| TASK DETAILS |
Rewrite the lines from the one containing "The terms ‘test" up to and including the one containing "Test cases involve", changing "interchangeably" to "synonymously" and leaving all else as it is.

----- INPUT RECORDS

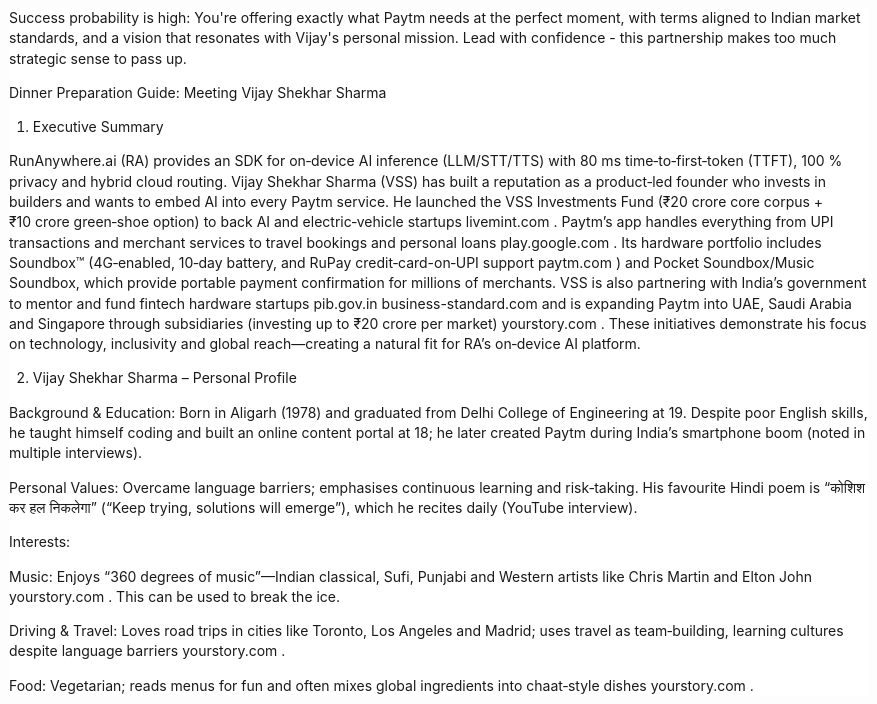Success probability is high: You're offering exactly what Paytm needs at the perfect moment, with terms aligned to Indian market standards, and a vision that resonates with Vijay's personal mission. Lead with confidence - this partnership makes too much strategic sense to pass up.




Dinner Preparation Guide: Meeting Vijay Shekhar Sharma
1. Executive Summary

RunAnywhere.ai (RA) provides an SDK for on‑device AI inference (LLM/STT/TTS) with 80 ms time‑to‑first‑token (TTFT), 100 % privacy and hybrid cloud routing. Vijay Shekhar Sharma (VSS) has built a reputation as a product‑led founder who invests in builders and wants to embed AI into every Paytm service. He launched the VSS Investments Fund (₹20 crore core corpus + ₹10 crore green‑shoe option) to back AI and electric‑vehicle startups
livemint.com
. Paytm’s app handles everything from UPI transactions and merchant services to travel bookings and personal loans
play.google.com
. Its hardware portfolio includes Soundbox™ (4G‑enabled, 10‑day battery, and RuPay credit‑card-on‑UPI support
paytm.com
) and Pocket Soundbox/Music Soundbox, which provide portable payment confirmation for millions of merchants. VSS is also partnering with India’s government to mentor and fund fintech hardware startups
pib.gov.in
business-standard.com
 and is expanding Paytm into UAE, Saudi Arabia and Singapore through subsidiaries (investing up to ₹20 crore per market)
yourstory.com
. These initiatives demonstrate his focus on technology, inclusivity and global reach—creating a natural fit for RA’s on‑device AI platform.

2. Vijay Shekhar Sharma – Personal Profile

Background & Education: Born in Aligarh (1978) and graduated from Delhi College of Engineering at 19. Despite poor English skills, he taught himself coding and built an online content portal at 18; he later created Paytm during India’s smartphone boom (noted in multiple interviews).

Personal Values: Overcame language barriers; emphasises continuous learning and risk‑taking. His favourite Hindi poem is “कोशिश कर हल निकलेगा” (“Keep trying, solutions will emerge”), which he recites daily (YouTube interview).

Interests:

Music: Enjoys “360 degrees of music”—Indian classical, Sufi, Punjabi and Western artists like Chris Martin and Elton John
yourstory.com
. This can be used to break the ice.

Driving & Travel: Loves road trips in cities like Toronto, Los Angeles and Madrid; uses travel as team‑building, learning cultures despite language barriers
yourstory.com
.

Food: Vegetarian; reads menus for fun and often mixes global ingredients into chaat‑style dishes
yourstory.com
.
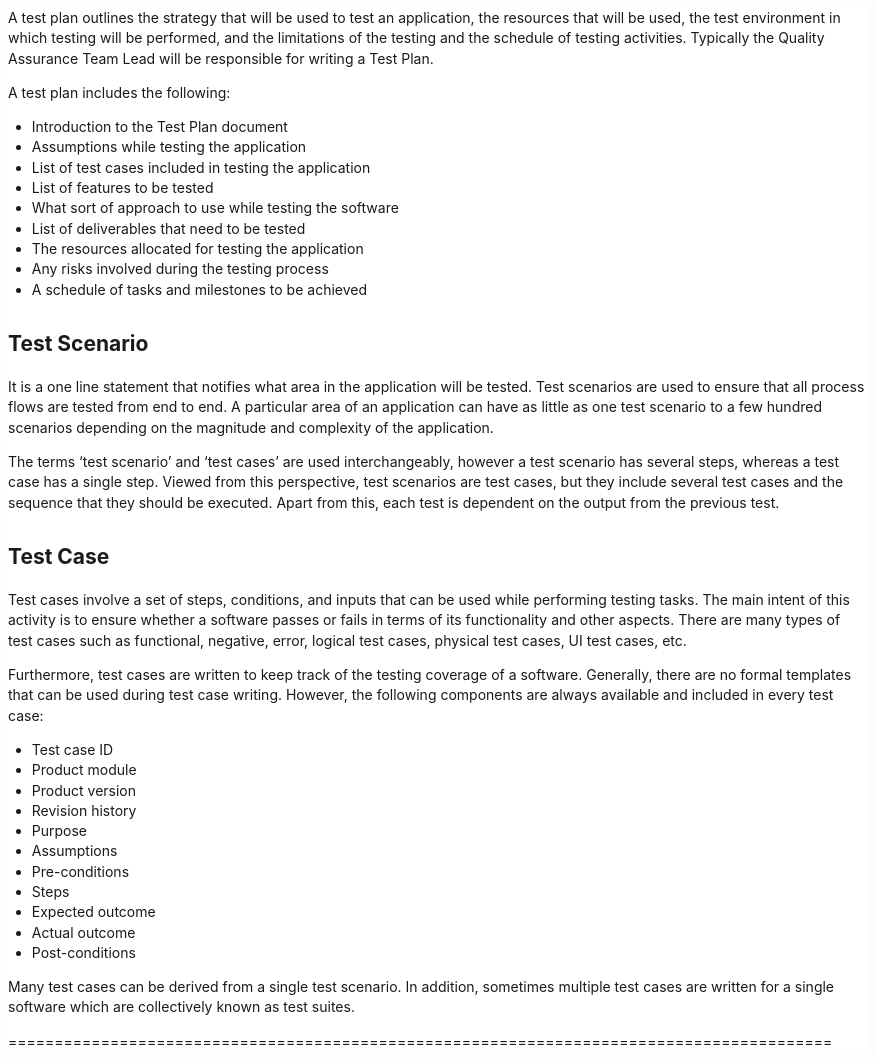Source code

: A test plan outlines the strategy that will be used to test an application, the resources that will be used, the test environment in which testing will be performed, and the limitations of the testing and the schedule of testing activities. Typically the Quality Assurance Team Lead will be responsible for writing a Test Plan.  
  
A test plan includes the following:  
- Introduction to the Test Plan document  
- Assumptions while testing the application  
- List of test cases included in testing the application  
- List of features to be tested  
- What sort of approach to use while testing the software  
- List of deliverables that need to be tested  
- The resources allocated for testing the application  
- Any risks involved during the testing process  
- A schedule of tasks and milestones to be achieved
## Test Scenario   
It is a one line statement that notifies what area in the application will be tested. Test scenarios are used to ensure that all process flows are tested from end to end. A particular area of an application can have as little as one test scenario to a few hundred scenarios depending on the magnitude and complexity of the application.  
  
The terms ‘test scenario’ and ‘test cases’ are used interchangeably, however a test scenario has several steps, whereas a test case has a single step. Viewed from this perspective, test scenarios are test cases, but they include several test cases and the sequence that they should be executed. Apart from this, each test is dependent on the output from the previous test.  
## Test Case  
Test cases involve a set of steps, conditions, and inputs that can be used while performing testing tasks. The main intent of this activity is to ensure whether a software passes or fails in terms of its functionality and other aspects. There are many types of test cases such as functional, negative, error, logical test cases, physical test cases, UI test cases, etc.  
  
Furthermore, test cases are written to keep track of the testing coverage of a software. Generally, there are no formal templates that can be used during test case writing. However, the following components are always available and included in every test case:  
- Test case ID  
- Product module  
- Product version  
- Revision history  
- Purpose  
- Assumptions  
- Pre-conditions  
- Steps  
- Expected outcome  
- Actual outcome  
- Post-conditions
  
Many test cases can be derived from a single test scenario. In addition, sometimes multiple test cases are written for a single software which are collectively known as test suites.  

=========================================================================================  
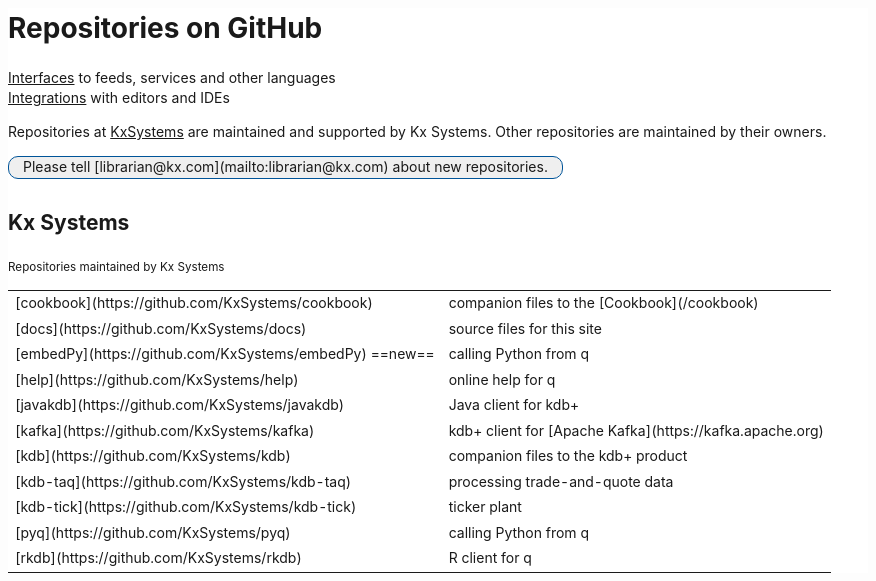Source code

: # <i class="fa fa-github"></i> Repositories on GitHub

<i class="fa fa-hand-o-right"></i> [Interfaces](/interfaces) to feeds, services and other languages  
<i class="fa fa-hand-o-right"></i> [Integrations](/interfaces/#editor-integrations) with editors and IDEs

Repositories at <i class="fa fa-github"></i> [KxSystems](https://github.com/KxSystems) are maintained and supported by Kx Systems. Other repositories are maintained by their owners. 

<div style="background-color: #efefef; border: 1px solid #005499; border-radius: 10px; display: inline-block; padding: 0 1em;" markdown="1">Please tell [librarian@kx.com](mailto:librarian@kx.com)
about new repositories.</div>

## Kx Systems

<small>Repositories maintained by Kx Systems</small>

<table class="kx-compact" markdown="1">
<tr>
	<td class="nowrap">[cookbook](https://github.com/KxSystems/cookbook)</td>
	<td>companion files to the [Cookbook](/cookbook)</td>
</tr>
<tr>
	<td class="nowrap">[docs](https://github.com/KxSystems/docs)</td>
	<td>source files for this site</td>
</tr>
<tr>
	<td class="nowrap">[embedPy](https://github.com/KxSystems/embedPy) ==new==</td>
	<td>calling Python from q</td>
</tr>
<tr>
	<td class="nowrap">[help](https://github.com/KxSystems/help)</td>
	<td>online help for q</td>
</tr>
<tr>
	<td class="nowrap">[javakdb](https://github.com/KxSystems/javakdb)</td>
	<td>Java client for kdb+</td>
</tr>
<tr>
	<td class="nowrap">[kafka](https://github.com/KxSystems/kafka)</td>
	<td>kdb+ client for [Apache Kafka](https://kafka.apache.org)</td>
</tr>
<tr>
	<td class="nowrap">[kdb](https://github.com/KxSystems/kdb)</td>
	<td>companion files to the kdb+ product</td>
</tr>
<tr>
	<td class="nowrap">[kdb-taq](https://github.com/KxSystems/kdb-taq)</td>
	<td>processing trade-and-quote data</td>
</tr>
<tr>
	<td class="nowrap">[kdb-tick](https://github.com/KxSystems/kdb-tick)</td>
	<td>ticker plant</td>
</tr>
<tr>
	<td class="nowrap">[pyq](https://github.com/KxSystems/pyq)</td>
	<td>calling Python from q</td>
</tr>
<tr>
	<td class="nowrap">[rkdb](https://github.com/KxSystems/rkdb)</td>
	<td>R client for q</td>
</tr>
</table>
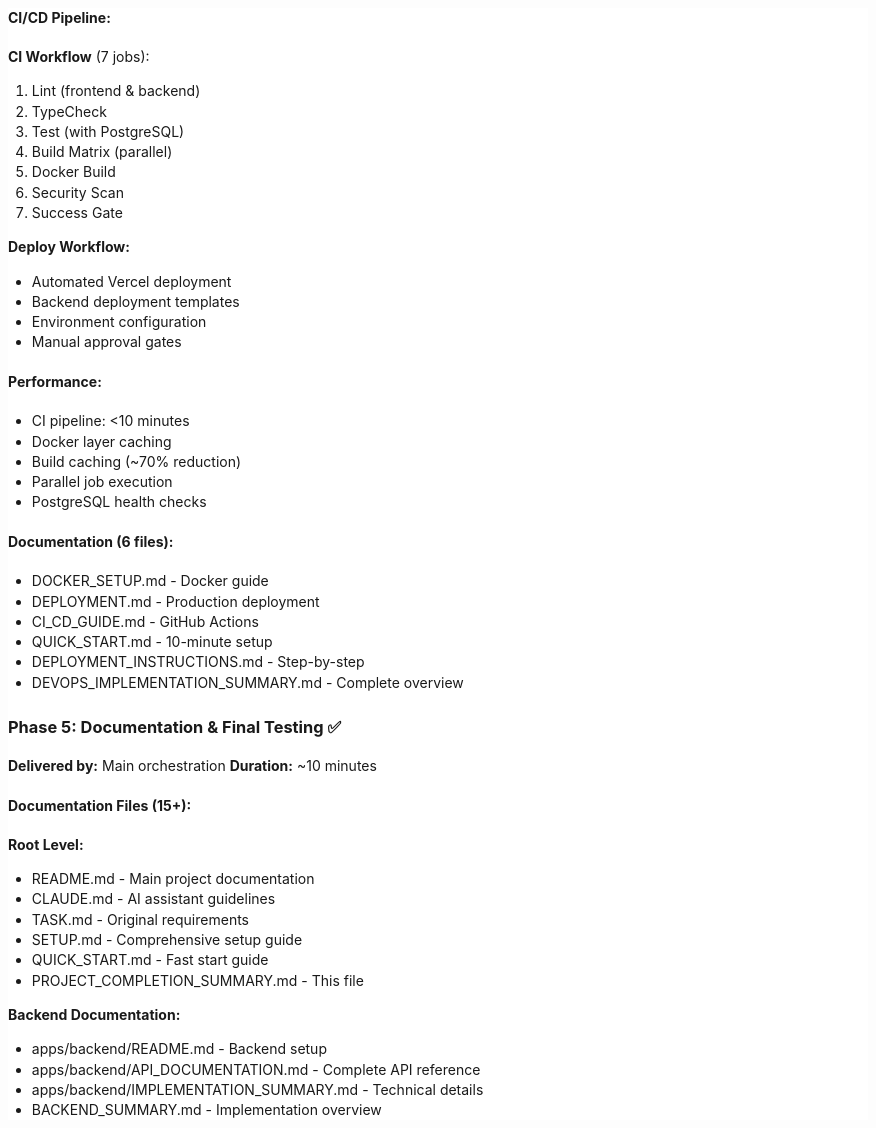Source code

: #### CI/CD Pipeline:

**CI Workflow** (7 jobs):

1. Lint (frontend & backend)
2. TypeCheck
3. Test (with PostgreSQL)
4. Build Matrix (parallel)
5. Docker Build
6. Security Scan
7. Success Gate

**Deploy Workflow:**

- Automated Vercel deployment
- Backend deployment templates
- Environment configuration
- Manual approval gates

#### Performance:

- CI pipeline: <10 minutes
- Docker layer caching
- Build caching (~70% reduction)
- Parallel job execution
- PostgreSQL health checks

#### Documentation (6 files):

- DOCKER_SETUP.md - Docker guide
- DEPLOYMENT.md - Production deployment
- CI_CD_GUIDE.md - GitHub Actions
- QUICK_START.md - 10-minute setup
- DEPLOYMENT_INSTRUCTIONS.md - Step-by-step
- DEVOPS_IMPLEMENTATION_SUMMARY.md - Complete overview

### Phase 5: Documentation & Final Testing ✅

**Delivered by:** Main orchestration
**Duration:** ~10 minutes

#### Documentation Files (15+):

**Root Level:**

- README.md - Main project documentation
- CLAUDE.md - AI assistant guidelines
- TASK.md - Original requirements
- SETUP.md - Comprehensive setup guide
- QUICK_START.md - Fast start guide
- PROJECT_COMPLETION_SUMMARY.md - This file

**Backend Documentation:**

- apps/backend/README.md - Backend setup
- apps/backend/API_DOCUMENTATION.md - Complete API reference
- apps/backend/IMPLEMENTATION_SUMMARY.md - Technical details
- BACKEND_SUMMARY.md - Implementation overview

----------

| SOLUTION TO THIS TASK |
The terms ‘test scenario’ and ‘test cases’ are used synonymously, however a test scenario has several steps, whereas a test case has a single step. Viewed from this perspective, test scenarios are test cases, but they include several test cases and the sequence that they should be executed. Apart from this, each test is dependent on the output from the previous test.  
## Test Case  
Test cases involve a set of steps, conditions, and inputs that can be used while performing testing tasks. The main intent of this activity is to ensure whether a software passes or fails in terms of its functionality and other aspects. There are many types of test cases such as functional, negative, error, logical test cases, physical test cases, UI test cases, etc.  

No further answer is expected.